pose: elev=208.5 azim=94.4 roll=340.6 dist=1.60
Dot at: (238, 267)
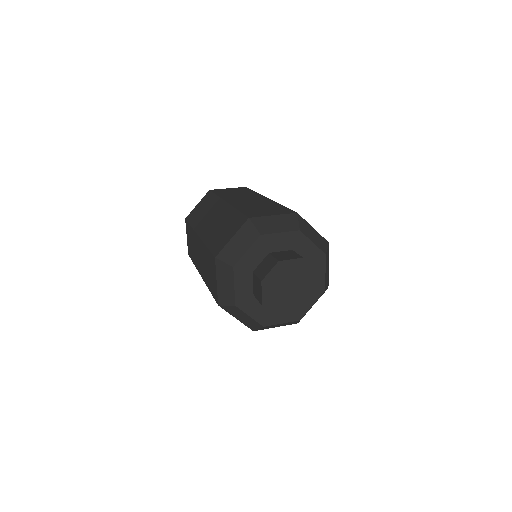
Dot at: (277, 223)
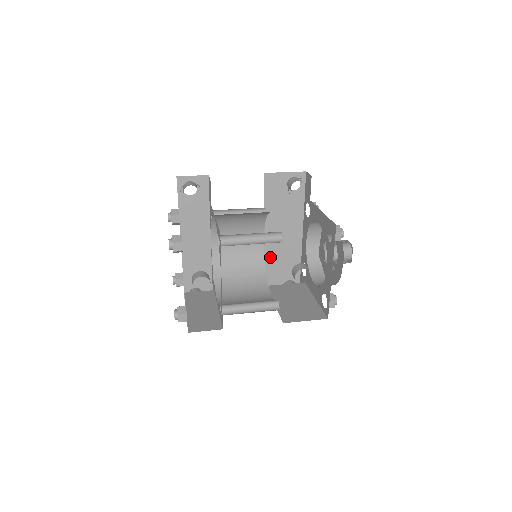
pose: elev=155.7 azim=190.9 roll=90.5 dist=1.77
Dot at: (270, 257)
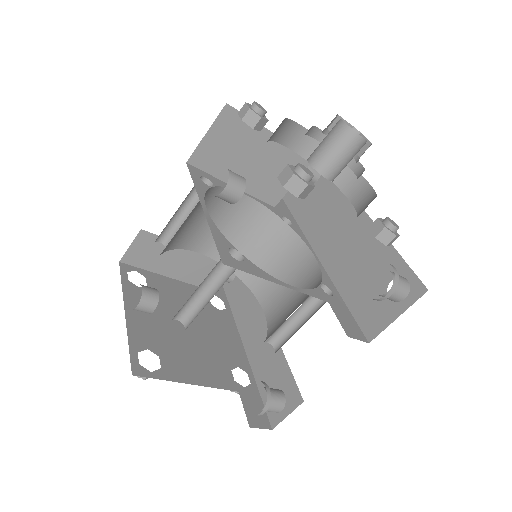
Dot at: (340, 272)
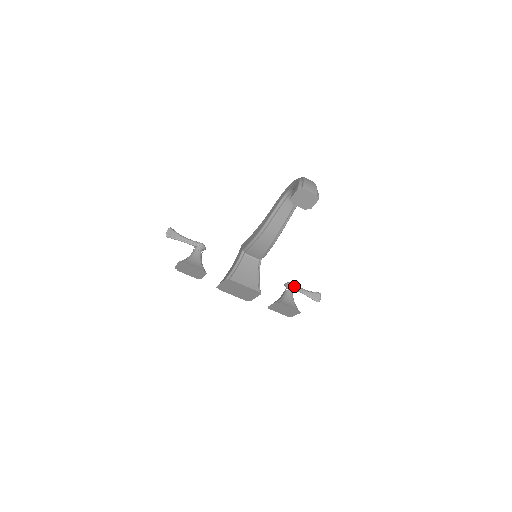
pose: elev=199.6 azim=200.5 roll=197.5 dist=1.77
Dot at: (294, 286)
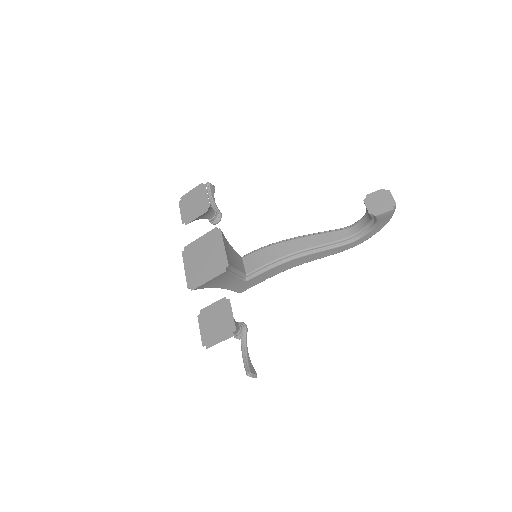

+ + + + +

**Stated problem:**
Can you render the material above as a numbered list, skipping blank lines and leaving out the pictures?

**Finished answer:**
1. pose: elev=208.5 azim=94.4 roll=340.6 dist=1.60
2. Dot at: (238, 267)
3. Dot at: (277, 223)
4. pose: elev=155.7 azim=190.9 roll=90.5 dist=1.77
5. Dot at: (270, 257)
6. Dot at: (340, 272)
7. pose: elev=199.6 azim=200.5 roll=197.5 dist=1.77
8. Dot at: (294, 286)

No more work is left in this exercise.